Your instructions: Print out the full listing below, word for word.

------------------------

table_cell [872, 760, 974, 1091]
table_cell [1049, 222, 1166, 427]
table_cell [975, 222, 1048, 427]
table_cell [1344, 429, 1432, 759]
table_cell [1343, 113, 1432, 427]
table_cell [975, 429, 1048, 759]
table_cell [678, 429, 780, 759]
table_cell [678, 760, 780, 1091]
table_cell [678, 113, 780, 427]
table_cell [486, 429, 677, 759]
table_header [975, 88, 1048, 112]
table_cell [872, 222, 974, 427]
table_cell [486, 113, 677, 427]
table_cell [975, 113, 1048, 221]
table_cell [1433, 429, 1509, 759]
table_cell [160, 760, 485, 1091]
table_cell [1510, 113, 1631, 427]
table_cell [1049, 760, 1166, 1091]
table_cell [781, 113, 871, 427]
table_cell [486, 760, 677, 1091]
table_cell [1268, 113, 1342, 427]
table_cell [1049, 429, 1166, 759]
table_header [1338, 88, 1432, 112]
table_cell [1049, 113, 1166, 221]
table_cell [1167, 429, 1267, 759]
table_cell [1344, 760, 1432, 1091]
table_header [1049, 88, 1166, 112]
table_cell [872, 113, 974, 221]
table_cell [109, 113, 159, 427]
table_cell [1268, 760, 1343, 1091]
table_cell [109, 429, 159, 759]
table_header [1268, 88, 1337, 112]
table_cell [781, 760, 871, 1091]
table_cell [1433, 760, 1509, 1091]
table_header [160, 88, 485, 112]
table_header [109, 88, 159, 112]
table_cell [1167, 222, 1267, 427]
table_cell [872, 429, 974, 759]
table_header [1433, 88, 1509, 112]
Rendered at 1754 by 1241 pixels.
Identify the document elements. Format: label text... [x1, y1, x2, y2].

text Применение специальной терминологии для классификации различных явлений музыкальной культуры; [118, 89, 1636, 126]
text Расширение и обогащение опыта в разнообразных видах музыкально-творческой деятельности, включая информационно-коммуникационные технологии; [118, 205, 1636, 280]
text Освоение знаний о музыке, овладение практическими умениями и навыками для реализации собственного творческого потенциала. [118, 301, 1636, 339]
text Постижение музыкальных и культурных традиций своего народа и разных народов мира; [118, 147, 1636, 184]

------------------------

Completed task:
table_cell [872, 760, 974, 1091]
table_cell [1049, 222, 1166, 427]
table_cell [975, 222, 1048, 427]
table_cell [1344, 429, 1432, 759]
table_cell [1343, 113, 1432, 427]
table_cell [975, 429, 1048, 759]
table_cell [678, 429, 780, 759]
table_cell [678, 760, 780, 1091]
table_cell [678, 113, 780, 427]
table_cell [486, 429, 677, 759]
table_header [975, 88, 1048, 112]
table_cell [872, 222, 974, 427]
table_cell [486, 113, 677, 427]
table_cell [975, 113, 1048, 221]
table_cell [1433, 429, 1509, 759]
table_cell [160, 760, 485, 1091]
table_cell [1510, 113, 1631, 427]
table_cell [1049, 760, 1166, 1091]
table_cell [781, 113, 871, 427]
table_cell [486, 760, 677, 1091]
table_cell [1268, 113, 1342, 427]
table_cell [1049, 429, 1166, 759]
table_header [1338, 88, 1432, 112]
table_cell [1049, 113, 1166, 221]
table_cell [1167, 429, 1267, 759]
table_cell [1344, 760, 1432, 1091]
table_header [1049, 88, 1166, 112]
table_cell [872, 113, 974, 221]
table_cell [109, 113, 159, 427]
table_cell [1268, 760, 1343, 1091]
table_cell [109, 429, 159, 759]
table_header [1268, 88, 1337, 112]
table_cell [781, 760, 871, 1091]
table_cell [1433, 760, 1509, 1091]
table_header [160, 88, 485, 112]
table_header [109, 88, 159, 112]
table_cell [1167, 222, 1267, 427]
table_cell [872, 429, 974, 759]
table_header [1433, 88, 1509, 112]
Rendered at 1754 by 1241 pixels.
Identify the document elements. Format: label text... [x1, y1, x2, y2].

text Применение специальной терминологии для классификации различных явлений музыкальной культуры; [118, 89, 1636, 126]
text Расширение и обогащение опыта в разнообразных видах музыкально-творческой деятельности, включая информационно-коммуникационные технологии; [118, 205, 1636, 280]
text Освоение знаний о музыке, овладение практическими умениями и навыками для реализации собственного творческого потенциала. [118, 301, 1636, 339]
text Постижение музыкальных и культурных традиций своего народа и разных народов мира; [118, 147, 1636, 184]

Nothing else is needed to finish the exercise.